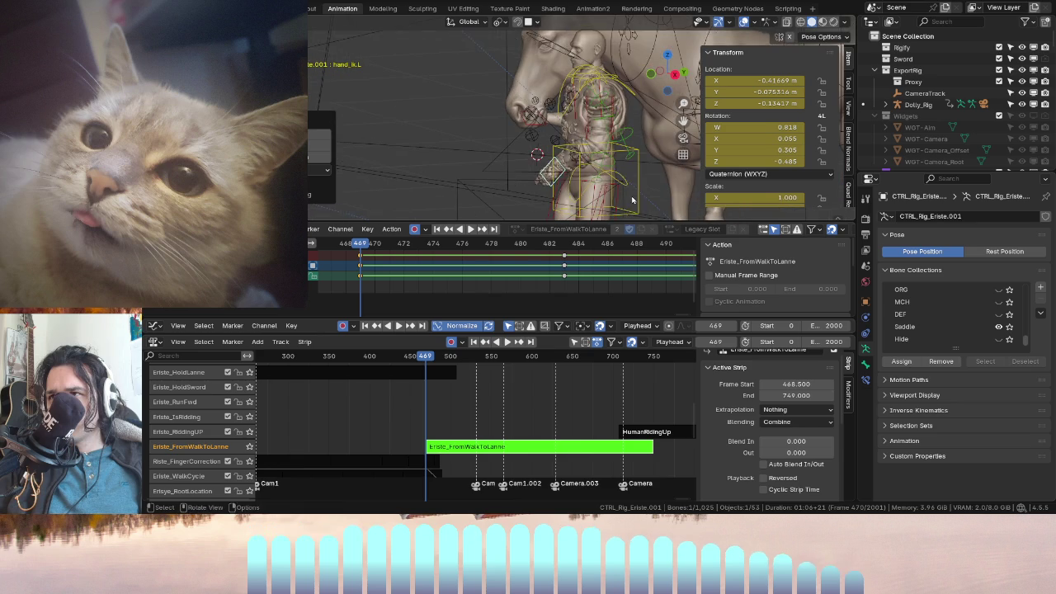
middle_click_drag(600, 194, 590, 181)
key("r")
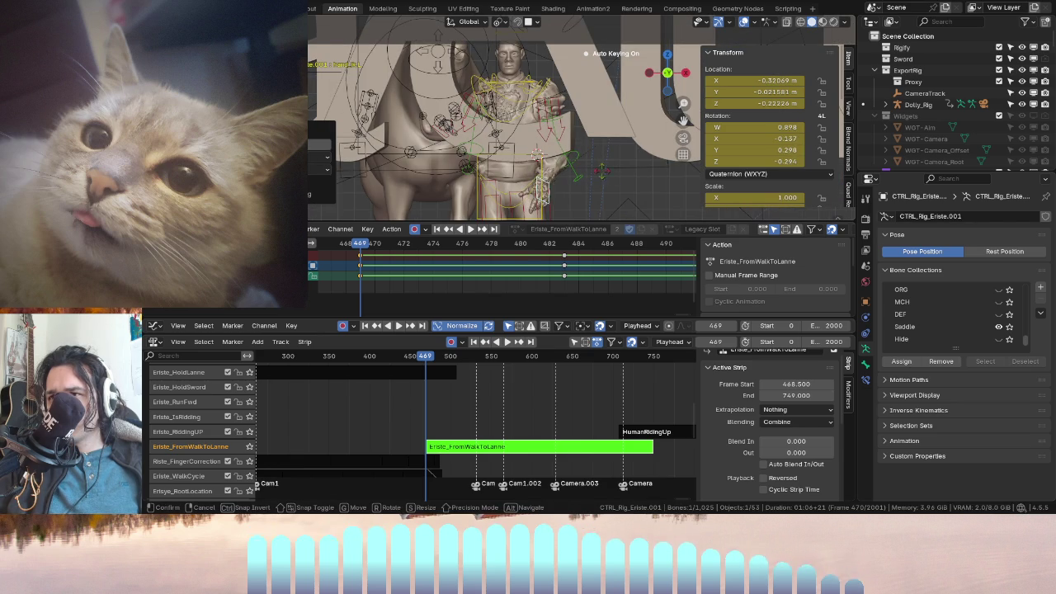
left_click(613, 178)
----
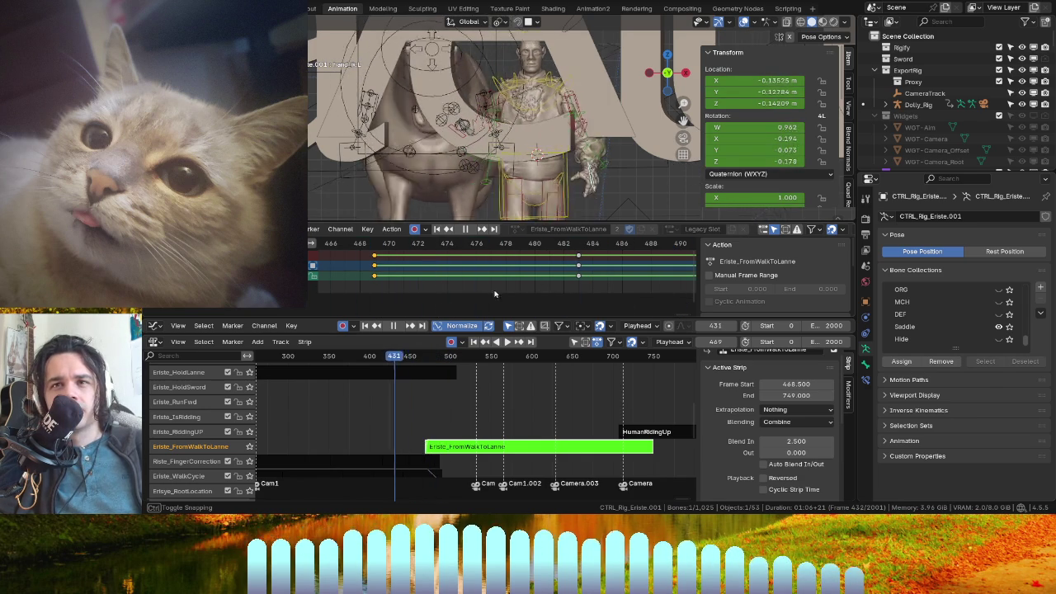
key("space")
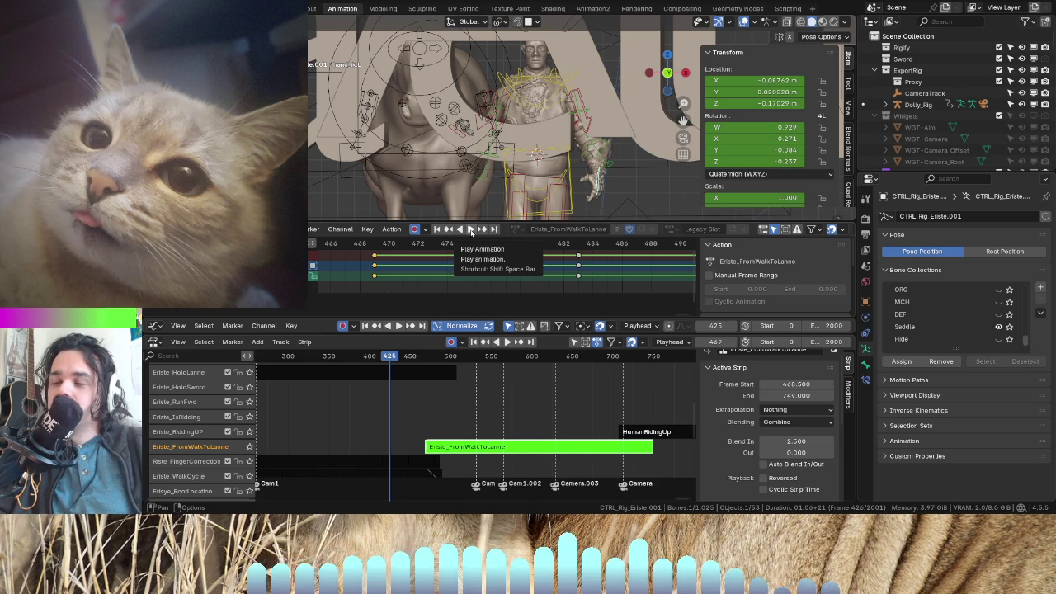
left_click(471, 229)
----
Look above for the line with "middle_click_drag(600, 194, 590, 181)" and the line with "left_click(613, 178)". Copy them and every line between, exactly, but no pictures.

▸ Response to the exercise
middle_click_drag(600, 194, 590, 181)
key("r")
left_click(613, 178)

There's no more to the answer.